Good luck to you, and remember, pay it off at the end of the month! Balances are for suckers.

Travis’ email below…

Hello,

I’ve been reading Consumerist for quite some time, now, and it’s easily become one of my favorite sites. I love the many different reports the public now gets about how companies misbehave and what some people have to go through just to get some decent service. But, there’s one feature on the Consumerist that I think doesn’t get enough attention. That’d be the HOWTO: guides we see posted every so often. And well, I have a suggestion..

You see, I’m a terribly naive college student who has next to no understanding of the world and how it operates, but even so, I find myself drawn to applying for a credit card. Now, that’s not to say I haven’t tried to be smart about my finances: I am living at home and working a good bit to put myself through college without loans, and I use a debit card for nearly all of my transactions at the moment. I simply believe that building credit and getting a few benefits with a credit card (cash back, a reward program, extended warranties on products I buy, etc) would be wonderful, especially if it means saving me money in the long run.

I know some of the basics of a credit card are simply to pay your bill off in full each month, watch out for fraudulent activity, and things like that, but I have absolutely no clue how to pick a credit card that would suit a student like me without becoming a nightmare in the long run. Would it be possible to create a how-to on what a credit card virgin should look at or do before furiously digging through the stacks of applications (that companies hand out like candy to us students..) and randomly applying for one? I don’t want to fall prey to buying myself into future financial slavery like so many of my peers do at this age.

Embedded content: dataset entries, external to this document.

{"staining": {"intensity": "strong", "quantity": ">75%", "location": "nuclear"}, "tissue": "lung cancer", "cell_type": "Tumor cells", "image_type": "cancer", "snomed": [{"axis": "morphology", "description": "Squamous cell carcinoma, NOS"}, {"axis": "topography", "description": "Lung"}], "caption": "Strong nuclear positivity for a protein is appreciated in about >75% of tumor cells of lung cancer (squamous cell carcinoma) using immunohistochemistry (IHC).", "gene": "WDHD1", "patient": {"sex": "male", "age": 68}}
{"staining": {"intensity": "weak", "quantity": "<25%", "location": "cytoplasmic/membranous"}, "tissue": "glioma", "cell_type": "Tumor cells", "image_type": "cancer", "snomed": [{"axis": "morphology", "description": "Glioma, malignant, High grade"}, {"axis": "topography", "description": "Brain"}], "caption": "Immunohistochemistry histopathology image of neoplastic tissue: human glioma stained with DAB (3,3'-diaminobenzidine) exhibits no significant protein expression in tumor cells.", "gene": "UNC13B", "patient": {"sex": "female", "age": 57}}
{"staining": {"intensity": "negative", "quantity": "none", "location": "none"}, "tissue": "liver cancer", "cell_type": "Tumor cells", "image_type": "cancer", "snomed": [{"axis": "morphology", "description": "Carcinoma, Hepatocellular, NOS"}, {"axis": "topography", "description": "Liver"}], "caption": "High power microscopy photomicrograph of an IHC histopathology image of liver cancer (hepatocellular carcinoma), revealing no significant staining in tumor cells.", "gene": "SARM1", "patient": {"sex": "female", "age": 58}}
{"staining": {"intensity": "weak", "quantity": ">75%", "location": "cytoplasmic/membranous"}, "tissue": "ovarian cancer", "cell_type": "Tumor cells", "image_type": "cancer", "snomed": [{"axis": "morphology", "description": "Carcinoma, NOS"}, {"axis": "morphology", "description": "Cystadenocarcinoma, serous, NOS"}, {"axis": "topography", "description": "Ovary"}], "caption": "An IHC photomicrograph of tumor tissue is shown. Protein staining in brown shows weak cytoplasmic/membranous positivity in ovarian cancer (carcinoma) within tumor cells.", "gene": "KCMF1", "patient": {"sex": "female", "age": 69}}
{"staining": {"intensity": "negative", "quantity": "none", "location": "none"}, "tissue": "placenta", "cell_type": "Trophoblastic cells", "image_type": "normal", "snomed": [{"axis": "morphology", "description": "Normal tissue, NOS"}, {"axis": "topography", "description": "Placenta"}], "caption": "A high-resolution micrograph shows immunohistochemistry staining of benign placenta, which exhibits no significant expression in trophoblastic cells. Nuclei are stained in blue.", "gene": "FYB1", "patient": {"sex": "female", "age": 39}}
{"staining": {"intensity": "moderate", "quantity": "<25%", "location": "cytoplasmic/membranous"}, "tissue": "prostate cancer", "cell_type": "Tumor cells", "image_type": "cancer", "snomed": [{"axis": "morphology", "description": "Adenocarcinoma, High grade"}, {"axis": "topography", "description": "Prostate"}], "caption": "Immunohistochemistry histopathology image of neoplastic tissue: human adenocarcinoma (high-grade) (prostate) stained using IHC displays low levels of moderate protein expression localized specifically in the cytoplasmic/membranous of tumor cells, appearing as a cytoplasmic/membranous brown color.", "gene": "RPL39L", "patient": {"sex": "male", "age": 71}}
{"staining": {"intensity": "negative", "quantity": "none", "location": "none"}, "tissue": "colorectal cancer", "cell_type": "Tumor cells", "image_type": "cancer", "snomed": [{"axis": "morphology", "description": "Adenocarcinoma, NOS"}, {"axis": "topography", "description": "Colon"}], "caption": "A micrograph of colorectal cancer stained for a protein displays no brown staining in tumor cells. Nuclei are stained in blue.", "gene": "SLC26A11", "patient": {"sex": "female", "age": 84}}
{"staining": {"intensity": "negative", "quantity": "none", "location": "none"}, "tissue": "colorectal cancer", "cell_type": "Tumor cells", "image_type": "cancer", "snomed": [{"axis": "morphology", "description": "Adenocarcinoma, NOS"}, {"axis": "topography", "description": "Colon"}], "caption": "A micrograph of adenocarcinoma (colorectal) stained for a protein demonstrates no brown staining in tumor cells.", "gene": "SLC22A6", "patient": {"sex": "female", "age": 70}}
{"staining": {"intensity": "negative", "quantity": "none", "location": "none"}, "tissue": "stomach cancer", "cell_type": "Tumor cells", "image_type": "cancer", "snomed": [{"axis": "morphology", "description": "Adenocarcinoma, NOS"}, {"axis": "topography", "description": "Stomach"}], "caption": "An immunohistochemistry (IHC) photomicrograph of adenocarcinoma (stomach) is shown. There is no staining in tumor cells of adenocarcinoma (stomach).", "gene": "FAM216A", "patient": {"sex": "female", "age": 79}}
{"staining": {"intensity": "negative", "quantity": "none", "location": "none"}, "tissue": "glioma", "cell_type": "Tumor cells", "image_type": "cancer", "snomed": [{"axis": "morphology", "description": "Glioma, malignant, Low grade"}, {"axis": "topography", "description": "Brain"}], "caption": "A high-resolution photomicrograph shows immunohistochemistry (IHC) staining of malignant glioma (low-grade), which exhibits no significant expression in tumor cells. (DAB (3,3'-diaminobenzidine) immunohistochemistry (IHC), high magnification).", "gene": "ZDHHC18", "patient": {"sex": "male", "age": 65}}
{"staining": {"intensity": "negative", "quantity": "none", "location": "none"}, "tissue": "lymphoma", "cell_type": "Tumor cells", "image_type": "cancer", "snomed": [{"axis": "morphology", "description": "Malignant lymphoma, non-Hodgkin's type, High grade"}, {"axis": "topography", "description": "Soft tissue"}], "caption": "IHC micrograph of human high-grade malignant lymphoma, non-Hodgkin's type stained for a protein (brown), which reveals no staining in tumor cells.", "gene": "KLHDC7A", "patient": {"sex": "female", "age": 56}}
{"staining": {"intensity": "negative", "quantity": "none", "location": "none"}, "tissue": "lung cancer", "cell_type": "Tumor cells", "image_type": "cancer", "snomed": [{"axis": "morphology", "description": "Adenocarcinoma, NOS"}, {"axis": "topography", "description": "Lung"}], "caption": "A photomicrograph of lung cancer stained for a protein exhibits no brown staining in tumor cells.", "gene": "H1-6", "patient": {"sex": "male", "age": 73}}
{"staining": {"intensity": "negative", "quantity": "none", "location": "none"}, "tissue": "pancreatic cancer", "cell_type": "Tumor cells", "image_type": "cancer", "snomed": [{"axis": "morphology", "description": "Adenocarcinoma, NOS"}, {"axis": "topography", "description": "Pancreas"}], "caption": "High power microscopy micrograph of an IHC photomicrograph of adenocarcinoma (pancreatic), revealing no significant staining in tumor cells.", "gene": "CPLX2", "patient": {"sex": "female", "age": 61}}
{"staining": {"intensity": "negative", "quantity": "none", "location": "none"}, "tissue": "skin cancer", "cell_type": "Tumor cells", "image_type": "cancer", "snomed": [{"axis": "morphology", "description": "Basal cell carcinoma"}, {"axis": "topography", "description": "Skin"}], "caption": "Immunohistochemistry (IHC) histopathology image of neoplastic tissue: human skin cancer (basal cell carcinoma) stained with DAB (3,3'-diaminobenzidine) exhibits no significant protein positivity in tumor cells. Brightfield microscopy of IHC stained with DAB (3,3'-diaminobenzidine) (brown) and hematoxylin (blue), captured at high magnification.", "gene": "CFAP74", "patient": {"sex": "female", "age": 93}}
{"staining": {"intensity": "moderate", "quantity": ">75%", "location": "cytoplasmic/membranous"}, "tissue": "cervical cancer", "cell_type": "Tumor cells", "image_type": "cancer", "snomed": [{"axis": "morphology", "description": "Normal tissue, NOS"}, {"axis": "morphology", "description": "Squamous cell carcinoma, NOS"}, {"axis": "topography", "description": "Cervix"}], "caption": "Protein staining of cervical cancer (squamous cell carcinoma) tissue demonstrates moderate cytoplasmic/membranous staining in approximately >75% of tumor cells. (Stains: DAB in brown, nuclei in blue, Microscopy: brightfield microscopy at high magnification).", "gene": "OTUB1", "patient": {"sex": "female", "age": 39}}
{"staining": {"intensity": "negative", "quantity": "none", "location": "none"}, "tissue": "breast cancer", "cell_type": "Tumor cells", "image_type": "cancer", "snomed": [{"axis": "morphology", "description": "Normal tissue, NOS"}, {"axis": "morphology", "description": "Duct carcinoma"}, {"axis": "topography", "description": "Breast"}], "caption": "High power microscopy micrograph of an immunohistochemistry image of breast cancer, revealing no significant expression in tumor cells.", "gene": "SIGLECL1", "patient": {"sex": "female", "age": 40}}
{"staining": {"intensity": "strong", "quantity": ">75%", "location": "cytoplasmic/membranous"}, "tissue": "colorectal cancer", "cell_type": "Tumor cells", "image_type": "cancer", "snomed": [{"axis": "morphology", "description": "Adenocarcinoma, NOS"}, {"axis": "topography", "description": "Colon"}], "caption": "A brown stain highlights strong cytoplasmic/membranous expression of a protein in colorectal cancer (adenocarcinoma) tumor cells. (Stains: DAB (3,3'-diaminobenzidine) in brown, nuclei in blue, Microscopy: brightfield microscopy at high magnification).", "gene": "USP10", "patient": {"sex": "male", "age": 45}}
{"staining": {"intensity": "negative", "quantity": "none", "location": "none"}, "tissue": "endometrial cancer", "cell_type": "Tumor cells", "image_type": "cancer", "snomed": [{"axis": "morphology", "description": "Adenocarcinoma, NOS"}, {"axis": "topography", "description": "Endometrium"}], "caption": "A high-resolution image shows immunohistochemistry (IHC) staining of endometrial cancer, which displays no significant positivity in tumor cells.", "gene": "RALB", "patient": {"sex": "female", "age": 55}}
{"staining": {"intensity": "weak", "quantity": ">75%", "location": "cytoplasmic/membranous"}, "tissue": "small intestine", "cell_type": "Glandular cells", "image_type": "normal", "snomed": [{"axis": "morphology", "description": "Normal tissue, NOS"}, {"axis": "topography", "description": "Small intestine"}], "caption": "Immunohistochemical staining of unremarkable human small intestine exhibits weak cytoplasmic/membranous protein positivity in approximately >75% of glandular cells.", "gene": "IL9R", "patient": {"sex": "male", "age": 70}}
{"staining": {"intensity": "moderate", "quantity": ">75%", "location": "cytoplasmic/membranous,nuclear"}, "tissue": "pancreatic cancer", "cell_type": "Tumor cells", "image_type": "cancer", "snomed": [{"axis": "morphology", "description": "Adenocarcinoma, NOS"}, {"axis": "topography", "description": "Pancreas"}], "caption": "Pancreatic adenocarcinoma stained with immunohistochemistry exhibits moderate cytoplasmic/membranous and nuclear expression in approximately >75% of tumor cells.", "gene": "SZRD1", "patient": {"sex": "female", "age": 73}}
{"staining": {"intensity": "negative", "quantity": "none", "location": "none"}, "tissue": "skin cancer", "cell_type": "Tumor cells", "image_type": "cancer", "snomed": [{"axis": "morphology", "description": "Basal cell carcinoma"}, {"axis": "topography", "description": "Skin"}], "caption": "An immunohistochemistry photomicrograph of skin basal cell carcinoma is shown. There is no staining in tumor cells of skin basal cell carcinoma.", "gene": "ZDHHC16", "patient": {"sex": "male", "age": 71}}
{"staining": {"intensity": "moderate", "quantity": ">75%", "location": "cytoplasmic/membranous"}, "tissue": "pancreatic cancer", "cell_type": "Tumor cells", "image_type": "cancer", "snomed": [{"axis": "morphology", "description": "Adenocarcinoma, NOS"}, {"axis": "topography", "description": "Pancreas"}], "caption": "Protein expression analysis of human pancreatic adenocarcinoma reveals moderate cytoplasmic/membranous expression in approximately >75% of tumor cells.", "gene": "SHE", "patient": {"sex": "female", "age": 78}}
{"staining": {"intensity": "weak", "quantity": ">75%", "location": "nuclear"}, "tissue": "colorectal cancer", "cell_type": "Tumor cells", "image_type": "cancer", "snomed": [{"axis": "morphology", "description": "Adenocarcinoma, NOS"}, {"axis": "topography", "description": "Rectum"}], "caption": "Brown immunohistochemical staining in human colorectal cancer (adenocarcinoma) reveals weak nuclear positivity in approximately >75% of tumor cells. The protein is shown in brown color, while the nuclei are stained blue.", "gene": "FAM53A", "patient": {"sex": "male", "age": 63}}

If it’s a possibility, it’d be much appreciated. I’m in over my head with these things, and I don’t feel like getting shafted later on down the line because I was too quick to read what I wanted to read, instead of getting all the facts and making a good decision.

P.S.: (What do you think about AMEX Blue?)


Travis

Psst, to answer your P.S. Travis, AMEX Blue seems like a fine deal, but keep in mind that comparatively few establishments accept American Express. This is more annoying than you might think.